◆ **WHAT YOU SHOULD DO**
Please transcribe the entries exactly and omit the images they contain.

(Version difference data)
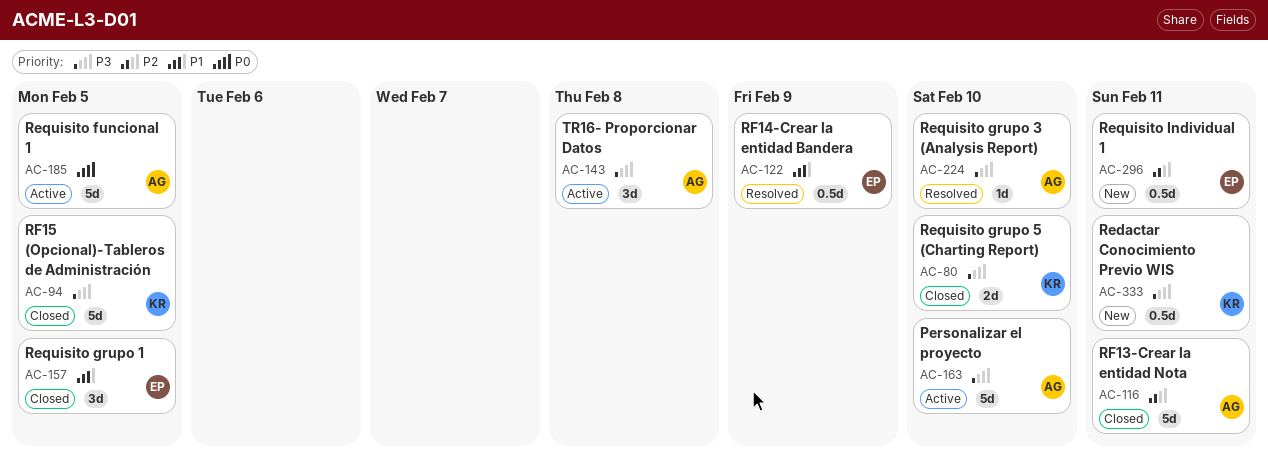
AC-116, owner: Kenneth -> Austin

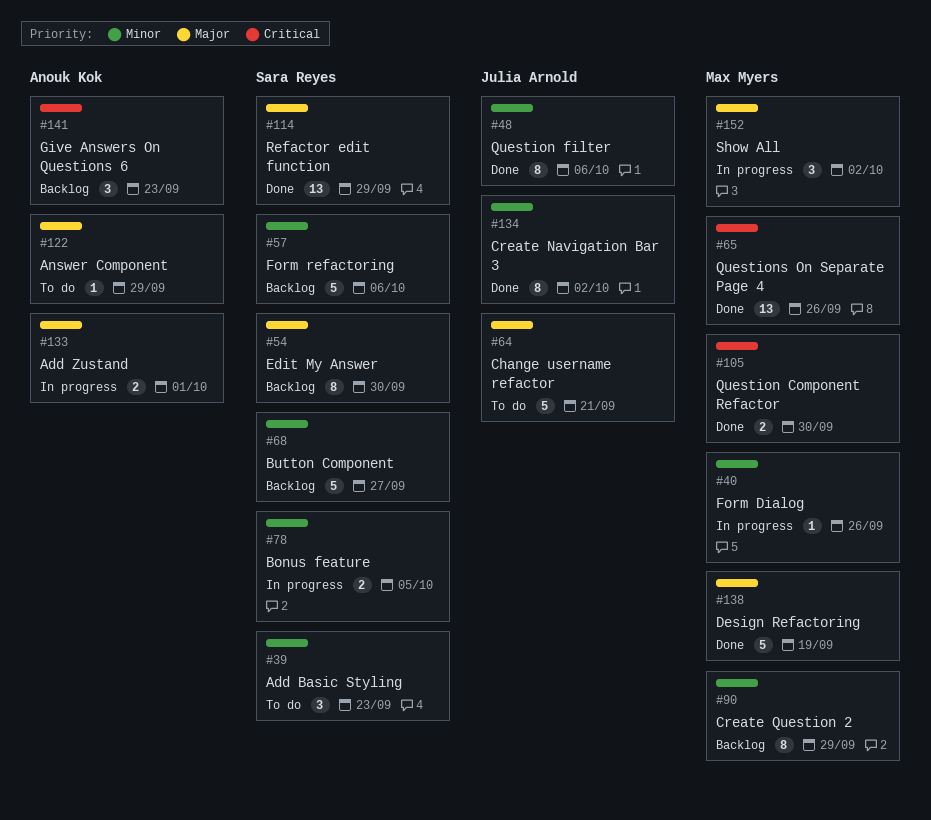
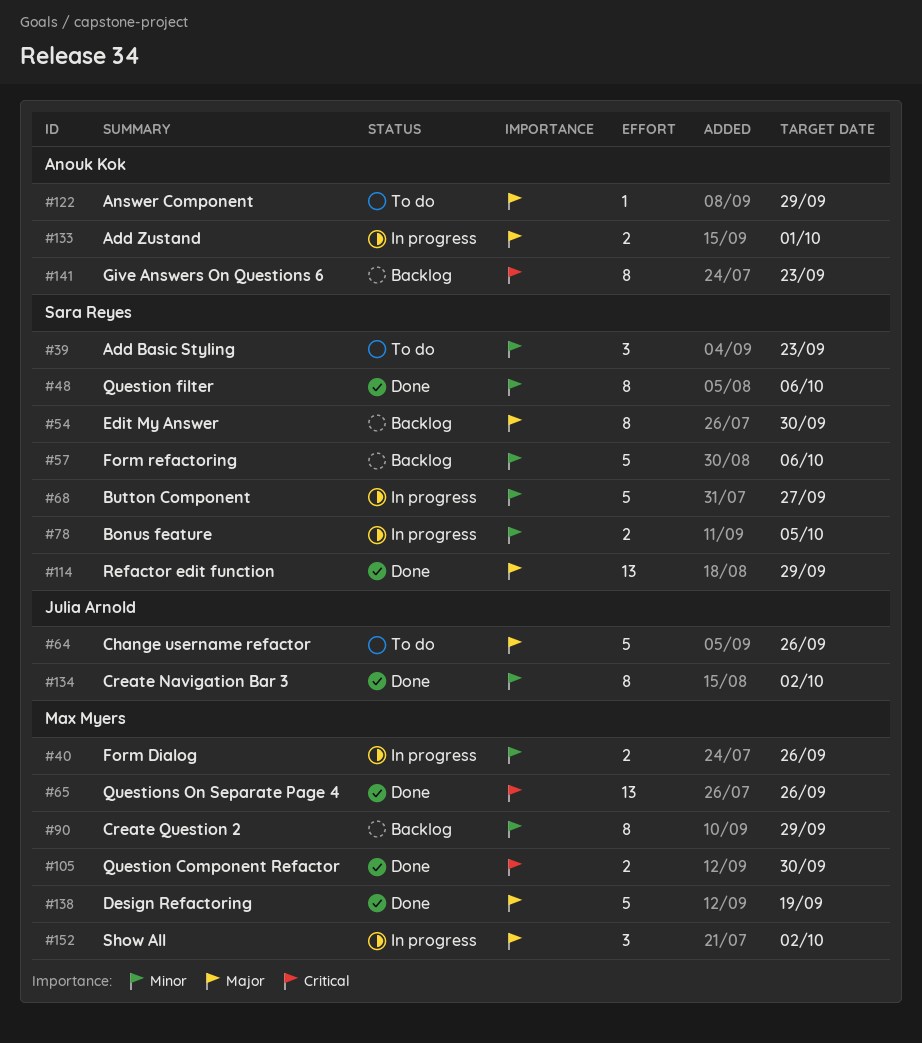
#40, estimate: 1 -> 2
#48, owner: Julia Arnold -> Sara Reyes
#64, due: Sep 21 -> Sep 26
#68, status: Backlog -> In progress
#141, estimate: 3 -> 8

◆ **EXERCISE ANSWER**
AC-116, owner: Kenneth -> Austin

#40, estimate: 1 -> 2
#48, owner: Julia Arnold -> Sara Reyes
#64, due: Sep 21 -> Sep 26
#68, status: Backlog -> In progress
#141, estimate: 3 -> 8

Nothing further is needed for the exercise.